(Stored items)
****
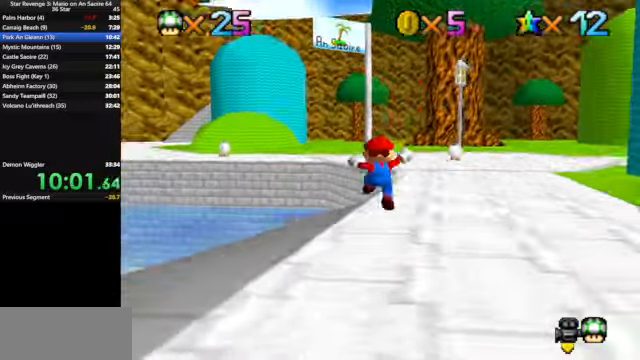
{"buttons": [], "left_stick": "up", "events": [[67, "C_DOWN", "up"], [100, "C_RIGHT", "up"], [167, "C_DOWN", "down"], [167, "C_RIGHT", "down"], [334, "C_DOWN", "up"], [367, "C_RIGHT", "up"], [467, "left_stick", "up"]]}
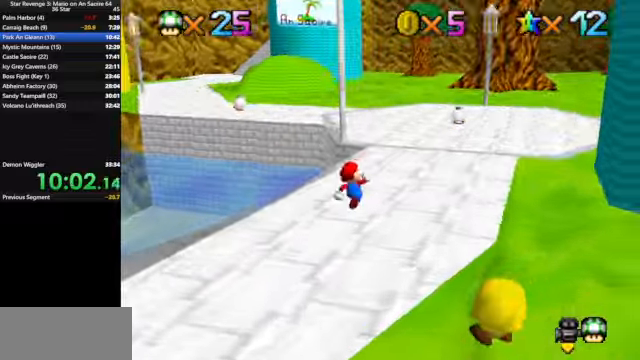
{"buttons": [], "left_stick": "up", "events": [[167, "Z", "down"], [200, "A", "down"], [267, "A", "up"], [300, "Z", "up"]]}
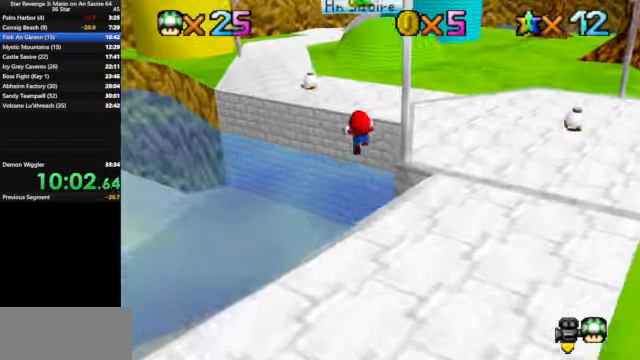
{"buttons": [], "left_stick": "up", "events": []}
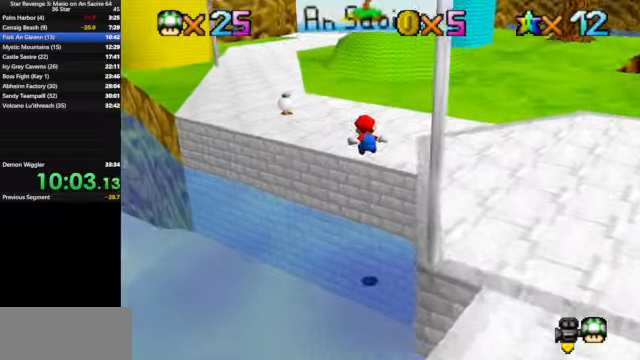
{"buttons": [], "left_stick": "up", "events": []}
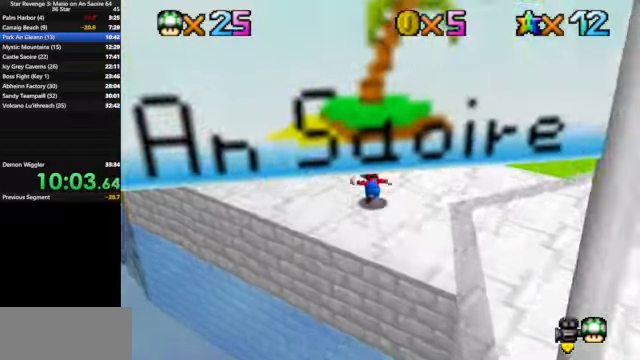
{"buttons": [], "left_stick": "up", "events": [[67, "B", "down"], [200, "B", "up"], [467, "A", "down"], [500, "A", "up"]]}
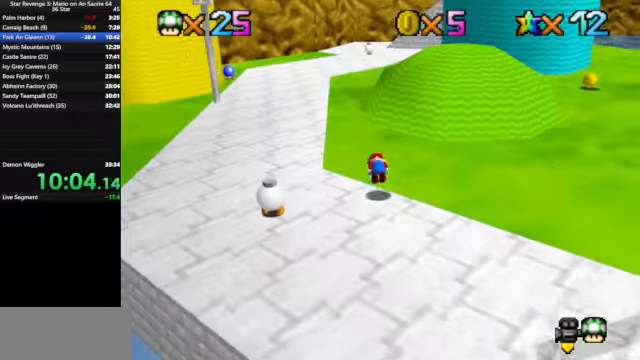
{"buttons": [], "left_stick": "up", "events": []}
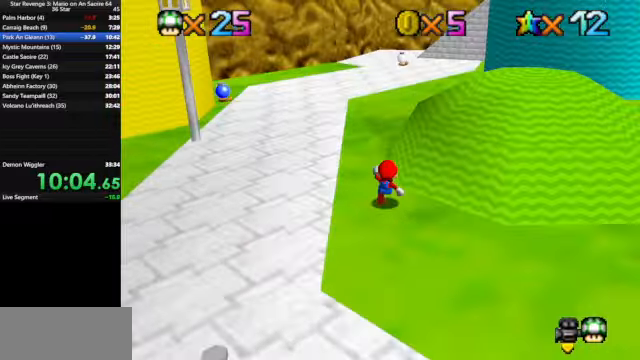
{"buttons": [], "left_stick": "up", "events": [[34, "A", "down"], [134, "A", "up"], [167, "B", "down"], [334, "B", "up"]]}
****
- **Your task**: An exact copy of all the data above is required; omit any pictures.

- **Solved problem**:
{"buttons": [], "left_stick": "up", "events": [[67, "C_DOWN", "up"], [100, "C_RIGHT", "up"], [167, "C_DOWN", "down"], [167, "C_RIGHT", "down"], [334, "C_DOWN", "up"], [367, "C_RIGHT", "up"], [467, "left_stick", "up"]]}
{"buttons": [], "left_stick": "up", "events": [[167, "Z", "down"], [200, "A", "down"], [267, "A", "up"], [300, "Z", "up"]]}
{"buttons": [], "left_stick": "up", "events": []}
{"buttons": [], "left_stick": "up", "events": []}
{"buttons": [], "left_stick": "up", "events": [[67, "B", "down"], [200, "B", "up"], [467, "A", "down"], [500, "A", "up"]]}
{"buttons": [], "left_stick": "up", "events": []}
{"buttons": [], "left_stick": "up", "events": [[34, "A", "down"], [134, "A", "up"], [167, "B", "down"], [334, "B", "up"]]}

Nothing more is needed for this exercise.